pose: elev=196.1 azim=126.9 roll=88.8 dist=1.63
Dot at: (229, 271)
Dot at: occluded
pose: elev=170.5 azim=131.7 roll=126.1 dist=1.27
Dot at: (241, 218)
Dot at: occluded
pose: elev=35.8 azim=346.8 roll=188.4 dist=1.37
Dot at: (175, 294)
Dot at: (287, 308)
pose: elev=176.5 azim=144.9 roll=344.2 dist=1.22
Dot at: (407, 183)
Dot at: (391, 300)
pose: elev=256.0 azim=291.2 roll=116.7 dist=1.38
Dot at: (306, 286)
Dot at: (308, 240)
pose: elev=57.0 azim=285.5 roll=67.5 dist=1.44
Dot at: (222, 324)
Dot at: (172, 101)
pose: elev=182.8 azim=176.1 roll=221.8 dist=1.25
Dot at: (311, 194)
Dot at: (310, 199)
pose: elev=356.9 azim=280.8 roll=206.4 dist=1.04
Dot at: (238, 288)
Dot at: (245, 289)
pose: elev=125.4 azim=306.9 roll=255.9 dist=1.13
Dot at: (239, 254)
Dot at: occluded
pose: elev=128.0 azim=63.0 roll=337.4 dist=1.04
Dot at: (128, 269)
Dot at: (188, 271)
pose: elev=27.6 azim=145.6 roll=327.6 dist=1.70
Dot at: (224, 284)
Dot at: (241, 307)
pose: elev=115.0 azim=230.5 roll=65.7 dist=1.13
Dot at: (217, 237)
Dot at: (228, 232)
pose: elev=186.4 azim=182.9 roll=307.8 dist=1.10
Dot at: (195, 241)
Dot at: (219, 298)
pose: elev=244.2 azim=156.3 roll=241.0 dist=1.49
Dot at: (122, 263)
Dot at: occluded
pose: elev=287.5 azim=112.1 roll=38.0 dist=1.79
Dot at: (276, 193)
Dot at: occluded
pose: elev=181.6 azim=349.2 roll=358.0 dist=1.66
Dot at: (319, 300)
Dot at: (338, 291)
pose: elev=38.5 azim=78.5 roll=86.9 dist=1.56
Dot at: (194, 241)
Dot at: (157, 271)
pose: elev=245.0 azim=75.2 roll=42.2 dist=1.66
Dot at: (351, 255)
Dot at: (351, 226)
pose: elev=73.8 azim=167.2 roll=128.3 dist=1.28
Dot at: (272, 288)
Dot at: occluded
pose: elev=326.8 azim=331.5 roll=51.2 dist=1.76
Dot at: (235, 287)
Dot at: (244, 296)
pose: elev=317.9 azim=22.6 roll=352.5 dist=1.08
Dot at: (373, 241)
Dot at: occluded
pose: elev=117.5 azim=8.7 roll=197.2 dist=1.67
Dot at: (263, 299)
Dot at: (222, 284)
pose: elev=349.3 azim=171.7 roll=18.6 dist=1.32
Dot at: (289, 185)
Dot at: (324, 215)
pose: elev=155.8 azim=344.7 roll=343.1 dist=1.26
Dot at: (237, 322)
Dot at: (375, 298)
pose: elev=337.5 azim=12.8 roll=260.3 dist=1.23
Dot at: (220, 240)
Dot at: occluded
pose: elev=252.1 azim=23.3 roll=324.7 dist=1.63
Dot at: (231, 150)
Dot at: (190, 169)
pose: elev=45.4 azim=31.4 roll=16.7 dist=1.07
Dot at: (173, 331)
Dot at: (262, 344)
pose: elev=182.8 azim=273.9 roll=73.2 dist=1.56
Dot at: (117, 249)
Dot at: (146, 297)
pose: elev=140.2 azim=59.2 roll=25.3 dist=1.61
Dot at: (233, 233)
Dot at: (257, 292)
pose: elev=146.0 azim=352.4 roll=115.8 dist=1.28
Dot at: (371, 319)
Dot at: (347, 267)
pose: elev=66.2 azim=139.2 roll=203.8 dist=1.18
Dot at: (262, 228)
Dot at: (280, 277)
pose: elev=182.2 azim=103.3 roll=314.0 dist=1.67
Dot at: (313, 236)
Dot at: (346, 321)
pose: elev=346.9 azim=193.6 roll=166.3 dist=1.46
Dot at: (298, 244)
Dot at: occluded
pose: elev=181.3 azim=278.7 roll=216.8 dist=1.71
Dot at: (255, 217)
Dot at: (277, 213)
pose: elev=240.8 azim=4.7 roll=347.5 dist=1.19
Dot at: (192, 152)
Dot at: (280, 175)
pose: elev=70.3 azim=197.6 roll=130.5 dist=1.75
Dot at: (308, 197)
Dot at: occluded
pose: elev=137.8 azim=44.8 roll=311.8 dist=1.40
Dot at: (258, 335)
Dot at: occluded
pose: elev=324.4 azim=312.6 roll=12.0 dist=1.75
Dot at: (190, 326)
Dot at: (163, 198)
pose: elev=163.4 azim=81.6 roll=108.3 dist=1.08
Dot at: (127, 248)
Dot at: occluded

● Task description
Reproduce the entire listing above line for line, without altering a single character.

● Exercise solution
pose: elev=196.1 azim=126.9 roll=88.8 dist=1.63
Dot at: (229, 271)
Dot at: occluded
pose: elev=170.5 azim=131.7 roll=126.1 dist=1.27
Dot at: (241, 218)
Dot at: occluded
pose: elev=35.8 azim=346.8 roll=188.4 dist=1.37
Dot at: (175, 294)
Dot at: (287, 308)
pose: elev=176.5 azim=144.9 roll=344.2 dist=1.22
Dot at: (407, 183)
Dot at: (391, 300)
pose: elev=256.0 azim=291.2 roll=116.7 dist=1.38
Dot at: (306, 286)
Dot at: (308, 240)
pose: elev=57.0 azim=285.5 roll=67.5 dist=1.44
Dot at: (222, 324)
Dot at: (172, 101)
pose: elev=182.8 azim=176.1 roll=221.8 dist=1.25
Dot at: (311, 194)
Dot at: (310, 199)
pose: elev=356.9 azim=280.8 roll=206.4 dist=1.04
Dot at: (238, 288)
Dot at: (245, 289)
pose: elev=125.4 azim=306.9 roll=255.9 dist=1.13
Dot at: (239, 254)
Dot at: occluded
pose: elev=128.0 azim=63.0 roll=337.4 dist=1.04
Dot at: (128, 269)
Dot at: (188, 271)
pose: elev=27.6 azim=145.6 roll=327.6 dist=1.70
Dot at: (224, 284)
Dot at: (241, 307)
pose: elev=115.0 azim=230.5 roll=65.7 dist=1.13
Dot at: (217, 237)
Dot at: (228, 232)
pose: elev=186.4 azim=182.9 roll=307.8 dist=1.10
Dot at: (195, 241)
Dot at: (219, 298)
pose: elev=244.2 azim=156.3 roll=241.0 dist=1.49
Dot at: (122, 263)
Dot at: occluded
pose: elev=287.5 azim=112.1 roll=38.0 dist=1.79
Dot at: (276, 193)
Dot at: occluded
pose: elev=181.6 azim=349.2 roll=358.0 dist=1.66
Dot at: (319, 300)
Dot at: (338, 291)
pose: elev=38.5 azim=78.5 roll=86.9 dist=1.56
Dot at: (194, 241)
Dot at: (157, 271)
pose: elev=245.0 azim=75.2 roll=42.2 dist=1.66
Dot at: (351, 255)
Dot at: (351, 226)
pose: elev=73.8 azim=167.2 roll=128.3 dist=1.28
Dot at: (272, 288)
Dot at: occluded
pose: elev=326.8 azim=331.5 roll=51.2 dist=1.76
Dot at: (235, 287)
Dot at: (244, 296)
pose: elev=317.9 azim=22.6 roll=352.5 dist=1.08
Dot at: (373, 241)
Dot at: occluded
pose: elev=117.5 azim=8.7 roll=197.2 dist=1.67
Dot at: (263, 299)
Dot at: (222, 284)
pose: elev=349.3 azim=171.7 roll=18.6 dist=1.32
Dot at: (289, 185)
Dot at: (324, 215)
pose: elev=155.8 azim=344.7 roll=343.1 dist=1.26
Dot at: (237, 322)
Dot at: (375, 298)
pose: elev=337.5 azim=12.8 roll=260.3 dist=1.23
Dot at: (220, 240)
Dot at: occluded
pose: elev=252.1 azim=23.3 roll=324.7 dist=1.63
Dot at: (231, 150)
Dot at: (190, 169)
pose: elev=45.4 azim=31.4 roll=16.7 dist=1.07
Dot at: (173, 331)
Dot at: (262, 344)
pose: elev=182.8 azim=273.9 roll=73.2 dist=1.56
Dot at: (117, 249)
Dot at: (146, 297)
pose: elev=140.2 azim=59.2 roll=25.3 dist=1.61
Dot at: (233, 233)
Dot at: (257, 292)
pose: elev=146.0 azim=352.4 roll=115.8 dist=1.28
Dot at: (371, 319)
Dot at: (347, 267)
pose: elev=66.2 azim=139.2 roll=203.8 dist=1.18
Dot at: (262, 228)
Dot at: (280, 277)
pose: elev=182.2 azim=103.3 roll=314.0 dist=1.67
Dot at: (313, 236)
Dot at: (346, 321)
pose: elev=346.9 azim=193.6 roll=166.3 dist=1.46
Dot at: (298, 244)
Dot at: occluded
pose: elev=181.3 azim=278.7 roll=216.8 dist=1.71
Dot at: (255, 217)
Dot at: (277, 213)
pose: elev=240.8 azim=4.7 roll=347.5 dist=1.19
Dot at: (192, 152)
Dot at: (280, 175)
pose: elev=70.3 azim=197.6 roll=130.5 dist=1.75
Dot at: (308, 197)
Dot at: occluded
pose: elev=137.8 azim=44.8 roll=311.8 dist=1.40
Dot at: (258, 335)
Dot at: occluded
pose: elev=324.4 azim=312.6 roll=12.0 dist=1.75
Dot at: (190, 326)
Dot at: (163, 198)
pose: elev=163.4 azim=81.6 roll=108.3 dist=1.08
Dot at: (127, 248)
Dot at: occluded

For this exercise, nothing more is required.